Moshe Silman, the man who was critically wounded when he set himself on fire
last week at a social justice protest in Tel Aviv, succumbed to his
wounds Friday. He was being treated at Sheba Medical Center in Tel
Hashomer for burns over the majority of his body.
According to
friends and relatives, Silman's unlucky spiral was sparked by one small
debt to the National Insurance Institute (NII). As that debt grew, he
lost his business, his property, his home, and eventually suffered a
debilitating stroke that left him 100 percent disabled. Despite
receiving a meager disability check from the NII, he was barely able to purchase essential medicines let alone pay rent on an apartment. Solidarity protests in his memory are to be held throughout the country Saturday night and, on Friday night, at the spot where he set himself alight last week, hundreds of protestors lit candles and held a vigil in his name.
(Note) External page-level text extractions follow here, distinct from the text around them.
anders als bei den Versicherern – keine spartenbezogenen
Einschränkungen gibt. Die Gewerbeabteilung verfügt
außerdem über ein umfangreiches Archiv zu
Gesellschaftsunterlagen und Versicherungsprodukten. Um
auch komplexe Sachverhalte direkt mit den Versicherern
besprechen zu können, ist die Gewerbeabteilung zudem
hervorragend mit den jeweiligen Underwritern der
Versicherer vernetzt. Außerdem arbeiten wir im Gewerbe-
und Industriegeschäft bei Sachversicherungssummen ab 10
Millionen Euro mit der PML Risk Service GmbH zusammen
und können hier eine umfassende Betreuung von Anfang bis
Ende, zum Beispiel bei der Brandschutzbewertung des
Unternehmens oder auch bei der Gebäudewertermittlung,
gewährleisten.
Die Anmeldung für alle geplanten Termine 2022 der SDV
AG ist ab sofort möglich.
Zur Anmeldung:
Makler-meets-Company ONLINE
He will be buried Sunday afternoon in Holon.
At
last week's rally, just minutes before he set himself on fire, the
57-year-old Haifa resident distributed a letter explaining why he had no
choice but to set himself alight: “The State of Israel has stolen from
me and robbed me, left me with nothing and the Tel Aviv District Court
blocked me from getting justice.”
He went on to blame the state
for his downfall and specifically Prime Minister Binyamin Netanyahu and
Finance Minister Yuval Steinitz. Silman also highlighted how he was
consistently turned down for public housing, as he did not fit the
criteria.
“He had no choices left but he was just not ready to
live on the streets,” Rabbi Idit Lev, Manager of Rabbis for Human
Rights’ Social Justice Project, who has been in close contact with
Silman for more than a year attempting to help him navigate impossible
bureaucracy and get the state to help him, told The Jerusalem Post in an interview last week.
She
said that the irony was that if Silman had gone to live on the streets,
even for just two or three weeks he might have qualified for public
housing but he was too proud.
Friends of Silman, who joined the
social justice protest movement last summer when he moved to Haifa,
described him as a gentle man who was, however, very bitter that the
state had let him down in this way. Several told The Post in interviews that they had feared he might “do something drastic.”
Silman’s
brother-in-law Amram Elul said: “We knew he was fragile and could do
something extreme. We tried to talk to him around and we told him it was
just an issue of bureaucracy, that it would take time to straighten
things out but obviously nothing was helping and he just got fed up with
it all.”
Friends and relatives issued statements Friday
expressing their sorrow and regret over Silman’s death.